Another critical concern involves the high volume of water consumed by oil palm, which allegedly dries out wells and waterways in cultivation regions; however, there is currently no scientific evidence to support this claim. A crop’s water requirement depends on its variety, age, soil type, and prevailing environmental conditions. The average daily water requirements for oil palm, coconut, and rubber are estimated at 249, 130, and 63 liters per plant, respectively. Furthermore, water consumption studies conducted at the Nakiyadeniya and Sapumalkanda estates reported similar usage rates under local conditions. However, rather than comparing water use on an individual tree basis, it is more statistically relevant to assess consumption per hectare. Given a planting density of approximately 140 plants per hectare for oil palm and 520 for rubber, the potential daily water usage scales to roughly 34,480 liters for oil palm and 32,760 liters for rubber. Due to these high water requirements, oil palm is only recommended for regions that receive more than 2,500 mm of rain annually. Given that these regions have about 150 to 200 wet days a year, during which the trees absorb very little water. Consequently, oil palms consume less than 35% of the total annual rainfall received per unit area, indicating that water availability does not become a limiting factor.

Furthermore, concerns regarding waste generation during manufacturing have been addressed by upgrading facilities with advanced technologies to achieve zero-waste generation. This is evident at the AEN palm oil extracting and processing factory operating in Baduraliya (a joint venture of Agalawatta, Elpitiya & Namunukula Plantations.

The overarching scientific consensus is definitive: oil palm is not inherently destructive to soil, not depleting understory vegetation and biodiversity, and also not causing water limitation compared to other plantation crops. Poorly managed oil palm can cause environmental problems, just as poorly managed tea, rubber or coconut can. But well-managed oil palm can conserve soil, recycle nutrients, improve organic matter and maintain productivity. The debate must therefore move away from myths and towards measurable sustainability standards.

In order to mitigate ongoing environmental and social impacts, it is proposed to obtain Roundtable on Sustainable Palm Oil (RSPO) certification. The RSPO framework establishes and verifies rigorous global standards for sustainable production. By achieving this certification, it can assure consumers that palm oil is harvested ethically: without causing deforestation, destroying wildlife habitats, or violating human rights, while continuously supporting biodiversity conservation. Several plantation companies have already obtained and maintaining the RSPO certification.

Regardless of the specific crop under cultivation, Sri Lanka needs a responsible, science-driven framework to evaluate agricultural impacts.
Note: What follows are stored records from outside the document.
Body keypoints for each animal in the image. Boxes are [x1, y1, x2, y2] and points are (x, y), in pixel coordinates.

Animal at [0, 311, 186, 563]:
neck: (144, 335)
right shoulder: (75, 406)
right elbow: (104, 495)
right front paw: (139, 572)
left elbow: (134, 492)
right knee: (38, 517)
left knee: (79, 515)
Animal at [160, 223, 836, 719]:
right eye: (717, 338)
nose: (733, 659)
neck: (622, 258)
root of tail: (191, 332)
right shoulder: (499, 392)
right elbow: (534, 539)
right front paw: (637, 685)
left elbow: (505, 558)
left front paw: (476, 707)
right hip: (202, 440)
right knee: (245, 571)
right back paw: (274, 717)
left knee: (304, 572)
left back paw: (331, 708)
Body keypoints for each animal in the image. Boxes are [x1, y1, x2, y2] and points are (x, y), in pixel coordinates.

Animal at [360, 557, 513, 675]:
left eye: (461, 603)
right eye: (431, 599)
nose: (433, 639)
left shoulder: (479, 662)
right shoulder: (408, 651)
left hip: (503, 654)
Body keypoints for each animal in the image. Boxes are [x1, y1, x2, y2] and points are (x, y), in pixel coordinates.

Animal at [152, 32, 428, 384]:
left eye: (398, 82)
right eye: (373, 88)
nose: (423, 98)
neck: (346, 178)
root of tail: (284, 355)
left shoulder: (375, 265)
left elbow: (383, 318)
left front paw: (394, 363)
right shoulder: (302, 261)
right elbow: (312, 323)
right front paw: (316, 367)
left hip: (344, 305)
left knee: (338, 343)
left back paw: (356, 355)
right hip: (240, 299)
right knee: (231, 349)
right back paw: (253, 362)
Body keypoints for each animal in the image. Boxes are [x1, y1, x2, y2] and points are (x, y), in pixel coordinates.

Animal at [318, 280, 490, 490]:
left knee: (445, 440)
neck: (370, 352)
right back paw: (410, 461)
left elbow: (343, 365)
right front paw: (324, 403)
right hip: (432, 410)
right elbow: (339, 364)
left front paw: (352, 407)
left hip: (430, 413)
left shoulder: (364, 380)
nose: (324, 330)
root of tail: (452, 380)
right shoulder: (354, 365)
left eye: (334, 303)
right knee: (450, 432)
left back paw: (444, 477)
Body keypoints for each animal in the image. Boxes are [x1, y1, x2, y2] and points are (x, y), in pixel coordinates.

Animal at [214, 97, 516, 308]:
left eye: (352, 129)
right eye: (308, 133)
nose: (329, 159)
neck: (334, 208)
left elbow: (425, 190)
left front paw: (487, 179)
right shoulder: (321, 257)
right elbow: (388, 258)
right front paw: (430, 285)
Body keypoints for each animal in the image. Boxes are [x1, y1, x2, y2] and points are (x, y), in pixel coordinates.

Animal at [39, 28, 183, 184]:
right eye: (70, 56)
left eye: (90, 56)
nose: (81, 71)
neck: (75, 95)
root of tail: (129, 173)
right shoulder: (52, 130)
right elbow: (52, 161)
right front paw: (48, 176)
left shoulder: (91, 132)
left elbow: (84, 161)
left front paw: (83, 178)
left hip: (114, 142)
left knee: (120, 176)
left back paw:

This initiative should integrate localized research on core soil parameters including erosion dynamics, organic carbon, water infiltration, nutrient pathways, and biological diversity. Furthermore, it should incorporate mandatory best management practices that compel growers, especially within the perennial plantation sector, to adopt cover cropping, residue recycling, slope protection, targeted fertilizer application, and systematic soil monitoring.

Thus, Oil palm should neither be promoted blindly nor condemned unfairly. It should be assessed scientifically, managed responsibly and regulated properly. When guided by evidence and good agricultural practice, oil palm can be part of a more productive and sustainable plantation sector in Sri Lanka.